Shultz was a mover and a shaker who didn’t miss out on opportunities. Somehow, through the Deputy Prime Minister of Poland, who was also the Minister of Agriculture and who was in Washington, D.C., at the same time as Shultz, Shultz made arrangements to take a trip to Warsaw while his ship was in Poland. And somehow, it developed that the city of Warsaw, Indiana, sent a gift of $1,000 with Shultz to be presented to the Mayor of Warsaw, Poland. The slowness in unloading the livestock and cargo off the S. S. Santiago Iglesias gave Shultz ample time for a three-day trip to Warsaw to deliver the monetary gift from Indiana.

L. W. Shultz, left, greeting Mayor Stanislaw Tolwinski in his office in Warsaw, Poland, December 1945. Photo courtesy of the Shultz family.

A year later, in November 1946, Shultz went as cowboy supervisor and foreman with another load of Heifer Project cattle to Poland, this time on the SS William S. Halsted. Before leaving home, Shultz had arranged for himself and three other cowboys to stay in Poland to lay plans for Brethren Service Committee work there. In his autobiography Shultz writes, “Our captain was determined that we all should return [to the United States] with him but on the last night in port we four went ashore AWOL and stayed over night in the home of an old cobbler. The next morning we went down to the dock just in time to see the ship pull out.”

During their travels, the foursome visited heifer recipients and distributed relief supplies they had brought along. Shultz’s service to Poland on both trips did not go unrecognized by the Polish people. In a December 3, 1945, thank you letter from the mayor of Warsaw, Poland, to the mayor of Warsaw, Indiana, for their monetary gift, Mayor Tolwinski writes,

As Mayor of the City of Warsaw, the most ruined city of all by the Hitler barbarism, I have the privilege to extend to you through Mr. Lawrence Shultz my heartiest brotherly greetings to you personally, and through you to the people of the City of Warsaw, Indiana U. S. A.

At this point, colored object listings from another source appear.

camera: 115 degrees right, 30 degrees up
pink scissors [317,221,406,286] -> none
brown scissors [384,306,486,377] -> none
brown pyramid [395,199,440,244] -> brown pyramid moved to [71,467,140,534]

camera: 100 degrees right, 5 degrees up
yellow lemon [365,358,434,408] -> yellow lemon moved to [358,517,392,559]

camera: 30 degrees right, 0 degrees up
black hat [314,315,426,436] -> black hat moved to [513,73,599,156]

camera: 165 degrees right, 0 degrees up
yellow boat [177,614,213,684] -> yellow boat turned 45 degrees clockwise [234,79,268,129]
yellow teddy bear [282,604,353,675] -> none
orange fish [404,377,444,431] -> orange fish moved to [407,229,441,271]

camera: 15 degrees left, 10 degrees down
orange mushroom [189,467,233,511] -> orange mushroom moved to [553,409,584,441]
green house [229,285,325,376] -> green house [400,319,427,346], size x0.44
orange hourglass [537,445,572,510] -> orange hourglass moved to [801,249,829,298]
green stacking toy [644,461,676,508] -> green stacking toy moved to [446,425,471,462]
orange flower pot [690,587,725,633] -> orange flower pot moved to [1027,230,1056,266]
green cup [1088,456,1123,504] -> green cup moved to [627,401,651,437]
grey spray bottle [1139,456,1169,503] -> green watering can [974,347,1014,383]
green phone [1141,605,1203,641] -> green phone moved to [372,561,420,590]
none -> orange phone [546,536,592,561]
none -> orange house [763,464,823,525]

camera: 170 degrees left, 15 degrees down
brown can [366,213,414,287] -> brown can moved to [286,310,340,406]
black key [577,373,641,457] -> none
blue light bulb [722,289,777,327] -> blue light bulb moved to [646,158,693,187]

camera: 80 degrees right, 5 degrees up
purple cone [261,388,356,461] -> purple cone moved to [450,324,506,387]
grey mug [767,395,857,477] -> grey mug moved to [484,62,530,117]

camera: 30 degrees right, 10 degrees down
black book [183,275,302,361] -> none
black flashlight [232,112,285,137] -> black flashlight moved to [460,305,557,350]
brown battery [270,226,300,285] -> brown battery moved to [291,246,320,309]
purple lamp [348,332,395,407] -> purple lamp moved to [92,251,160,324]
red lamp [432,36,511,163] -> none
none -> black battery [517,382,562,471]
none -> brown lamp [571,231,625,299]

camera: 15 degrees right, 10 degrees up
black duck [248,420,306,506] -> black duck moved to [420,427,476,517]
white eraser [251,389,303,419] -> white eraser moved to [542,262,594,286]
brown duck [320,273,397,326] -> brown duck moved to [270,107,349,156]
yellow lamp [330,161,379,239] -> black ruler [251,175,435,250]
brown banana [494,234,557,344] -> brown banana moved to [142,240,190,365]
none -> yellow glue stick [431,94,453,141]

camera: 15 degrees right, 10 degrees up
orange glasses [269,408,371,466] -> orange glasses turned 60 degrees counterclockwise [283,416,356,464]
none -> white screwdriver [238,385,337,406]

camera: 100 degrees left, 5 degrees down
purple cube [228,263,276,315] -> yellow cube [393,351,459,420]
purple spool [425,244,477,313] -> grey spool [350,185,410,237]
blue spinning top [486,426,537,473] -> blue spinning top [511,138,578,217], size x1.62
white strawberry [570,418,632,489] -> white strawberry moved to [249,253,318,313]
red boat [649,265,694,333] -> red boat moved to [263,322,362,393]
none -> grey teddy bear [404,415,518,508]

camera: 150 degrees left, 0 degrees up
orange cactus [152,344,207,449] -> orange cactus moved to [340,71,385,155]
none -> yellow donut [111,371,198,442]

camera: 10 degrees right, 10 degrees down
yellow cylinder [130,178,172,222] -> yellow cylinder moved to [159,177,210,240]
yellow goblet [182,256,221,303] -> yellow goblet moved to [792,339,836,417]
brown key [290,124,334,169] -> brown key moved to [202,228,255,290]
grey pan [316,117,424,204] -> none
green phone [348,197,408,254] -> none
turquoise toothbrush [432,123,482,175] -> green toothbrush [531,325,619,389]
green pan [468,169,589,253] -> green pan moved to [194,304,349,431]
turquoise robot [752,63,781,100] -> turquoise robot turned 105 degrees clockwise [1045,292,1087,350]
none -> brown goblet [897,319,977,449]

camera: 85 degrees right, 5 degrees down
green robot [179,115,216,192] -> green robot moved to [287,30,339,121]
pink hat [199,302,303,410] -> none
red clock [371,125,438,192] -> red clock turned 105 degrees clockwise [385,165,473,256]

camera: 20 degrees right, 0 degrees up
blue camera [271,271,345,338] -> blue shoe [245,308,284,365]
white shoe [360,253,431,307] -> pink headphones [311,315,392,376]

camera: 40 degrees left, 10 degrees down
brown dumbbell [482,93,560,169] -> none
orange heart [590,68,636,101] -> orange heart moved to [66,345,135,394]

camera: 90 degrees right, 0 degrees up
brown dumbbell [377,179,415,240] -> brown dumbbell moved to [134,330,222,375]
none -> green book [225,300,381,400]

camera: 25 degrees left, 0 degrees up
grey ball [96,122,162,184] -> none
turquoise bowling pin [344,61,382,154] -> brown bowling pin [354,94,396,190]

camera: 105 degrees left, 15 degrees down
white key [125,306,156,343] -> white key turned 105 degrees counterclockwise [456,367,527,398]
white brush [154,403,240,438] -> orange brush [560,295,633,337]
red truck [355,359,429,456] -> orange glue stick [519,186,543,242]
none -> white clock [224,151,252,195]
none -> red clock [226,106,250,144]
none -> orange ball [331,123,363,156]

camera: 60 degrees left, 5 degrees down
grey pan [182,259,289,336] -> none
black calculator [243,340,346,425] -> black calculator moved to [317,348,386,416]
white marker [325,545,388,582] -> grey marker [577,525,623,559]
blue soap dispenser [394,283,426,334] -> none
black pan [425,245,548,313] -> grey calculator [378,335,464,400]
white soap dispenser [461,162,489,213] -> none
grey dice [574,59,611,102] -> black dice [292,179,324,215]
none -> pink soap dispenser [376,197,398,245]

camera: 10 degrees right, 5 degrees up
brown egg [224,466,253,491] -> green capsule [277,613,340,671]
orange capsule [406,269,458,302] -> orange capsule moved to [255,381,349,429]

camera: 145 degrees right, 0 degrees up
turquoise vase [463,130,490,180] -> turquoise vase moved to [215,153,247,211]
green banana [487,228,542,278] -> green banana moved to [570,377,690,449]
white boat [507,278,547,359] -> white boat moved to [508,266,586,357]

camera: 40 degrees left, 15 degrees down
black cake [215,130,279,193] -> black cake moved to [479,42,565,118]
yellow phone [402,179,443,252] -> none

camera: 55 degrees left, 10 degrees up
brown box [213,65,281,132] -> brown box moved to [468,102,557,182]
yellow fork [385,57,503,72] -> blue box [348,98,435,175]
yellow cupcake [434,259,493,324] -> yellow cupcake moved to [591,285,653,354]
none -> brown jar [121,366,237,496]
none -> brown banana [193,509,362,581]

We are proud that the tradition of the struggle for freedom in the United States in which our Polish warriors took part, is still so deeply alive among the American Society as to express itself in giving the name of our city to an American City.

One of those warriors to whom Mayor Tolwinski refers was Tadeusz Kosciuszko, born in Poland in 1746. He came to America in 1776 to help during America’s war of independence, becoming a Brigadier General of the Continental Army. He remains to this day a symbol of Polish-American goodwill. A medal created on the bicentennial of Kosciuszko’s birth in 1946 was presented to Shultz on his second visit to Warsaw, Poland – a fitting tribute, as the city of Warsaw, Indiana, resides in Kosciusko County, named after the General. The medal now resides in the library of Manchester University [previously College] where Shultz spent so many years as librarian.

Kosciuszko medal awarded to L. W. Shultz. Photo: Peggy Reiff Miller.

Kosciuszko medal awarded to L. W. Shultz. Photo: Peggy Reiff Miller.